Rescuing synthesis on "broken" mRNA in prokaryotes

Bacterial mRNA has a short half-life and is generally degraded quickly. As a result, there is a high probability that the 3'-end of an mRNA will be missing. If this happens, the consequences could be severe. If an mRNA has lost its stop codons, there will be no signals to promote dissociation of the ribosomes. Any ribosomes that have bound to a defective mRNA will therefore stall when they reach the broken end unable to continue and unable to dissociate efficiently.

E. coli (and other bacteria) has a mechanism to deal with this situation.

E. coli contains a small RNA, encoded by the ssrA gene, is synthesized as a 457 nt precursor RNA that is processed by RNaseE to a mature 363 nt RNA. This RNA is also known as tmRNA or 10Sa RNA.

tmRNA has properties of tRNA and mRNA combined in a single molecule.
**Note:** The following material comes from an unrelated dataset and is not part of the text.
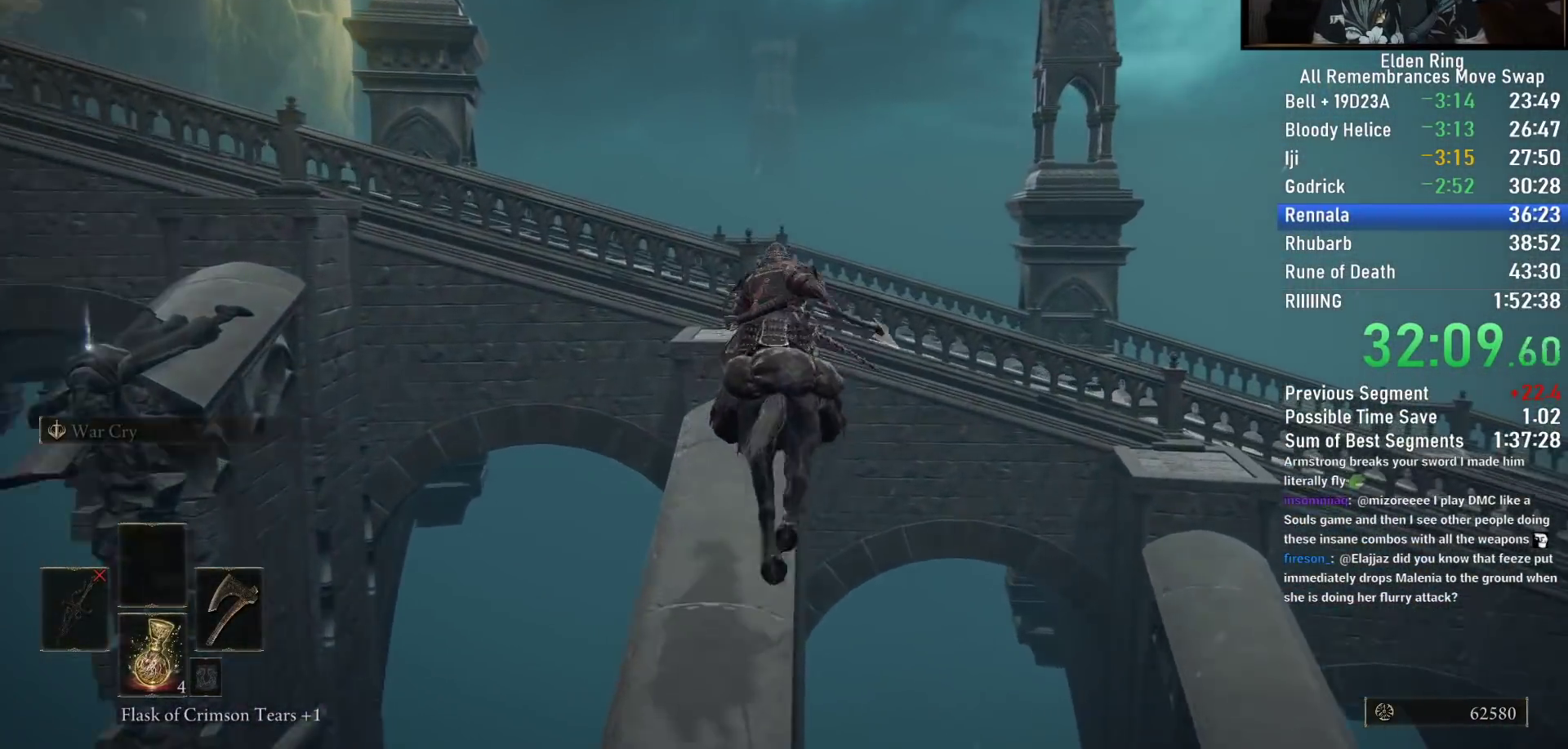
{"buttons": [], "left_stick": "up", "right_stick": "left", "button_events": []}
It functions during protein synthesis to rescue ribosomes that have become "stuck" while translating mRNA molecules that have lost their stop codons.

The ssrA RNA has a number of important properties: Its secondary and tertiary structure partially resembles that of tRNA It can be charged with alanine It can be used as an mRNA which codes for a 10 amino acid long oligopeptide: ANDENYALAA.
Image of Escherichia coli tmRNA from the tmRNA Database. Click here to view a three-dimensional structure of the E. coli tmRNA.

 

The mechanism of action of the ssrA RNA is shown in the following figure:

 

Diagram from: SsrA-mediated peptide tagging caused by rare codons and tRNA scarcity E.D.Roche and R.T.Sauer The EMBO Journal, Vol. 18 (16) pp. 4579-4589, 1999

 

When a ribosome stalls, the ssrA RNA charged with alanine is brought to the A-site of the ribosome by the SsrB protein. Peptidyl transferase activity transfers the nascent polypeptide to the alanine attached to ssrA.

The mRNA template is also displaced by the ssrA RNA. Further protein synthesis now uses ssrA as a template and ten further amino acids (ANDENYALAA) are added to the C-terminal end of the polypeptide.

However, the final two amino acids that are added (AA) mark the new protein for proteolysis by the two proteases ClpAP and ClpXP.

Thus any proteins that are only partially synthesized by stalled ribosomes can be rapidly destroyed and turned over.